Electricity supply was restored to residents of some parts of Lagos on Wednesday morning following a blackout spurred by a jumper cut that occurred in the Powerline area of Mosan-Okunola Local Council Development Area (LCDA) late on Monday.

The Ikeja Electricity Distribution Company (IKEDC) had announced a power outage in parts of its franchise, affecting the Ogba, Ikeja, and Alausa axis of Lagos on Tuesday.

In a message to customers, the DisCo said the power outage was due to a jumper cut at the Transmission Company of Nigeria’s (TCN) injection substation (ISS).

A jumper cut is an electrical fault that occurs when a jumper cable is damaged, disconnected, or intentionally severed.

The DisCo said the TCN’s technical team was already working to resolve the issue.

“Dear Customer, the current power outage is due to a 132kV jumper cut at the TCN Injection Substation (ISS),” the message read.

“The TCN technical team is already working to clear the fault to ensure supply is restored as soon as possible.”

Mr Kingsley Okotie, spokesperson of Ikeja DisCo, had also clarified that the power outage did not affect the entire franchise area of the company.

“It doesn’t totally affect the whole of our franchise.

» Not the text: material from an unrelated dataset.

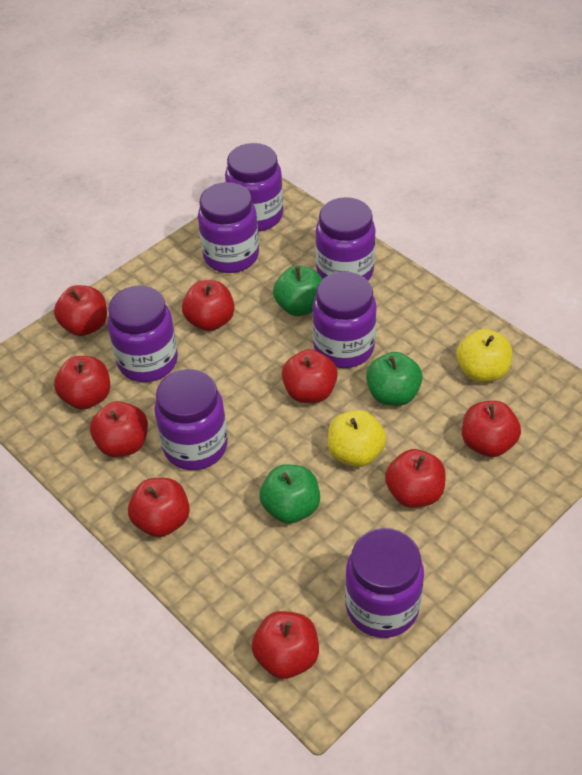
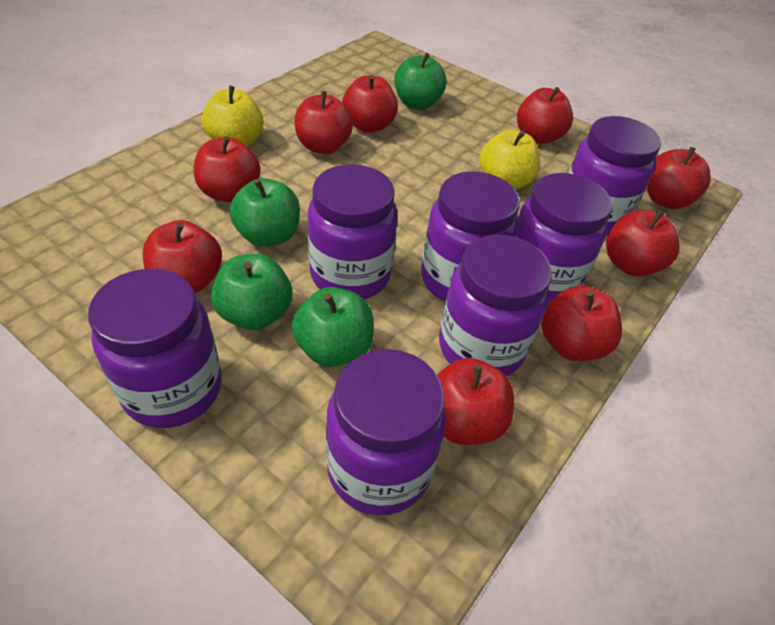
green apple: 3 -> 4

The message was sent to only customers in areas affected,” he said.

“We are still working to resolve the issues; that’s where we are at the moment.”

Our correspondent, who witnessed the development, reported that the jumper cut occurred around 11 pm on Monday, December 8, when a large spark occurred at the structure, leading to an immediate seizure of power supply. There was yet another minimal spark, but power was restored afterwards, likely from a back up source.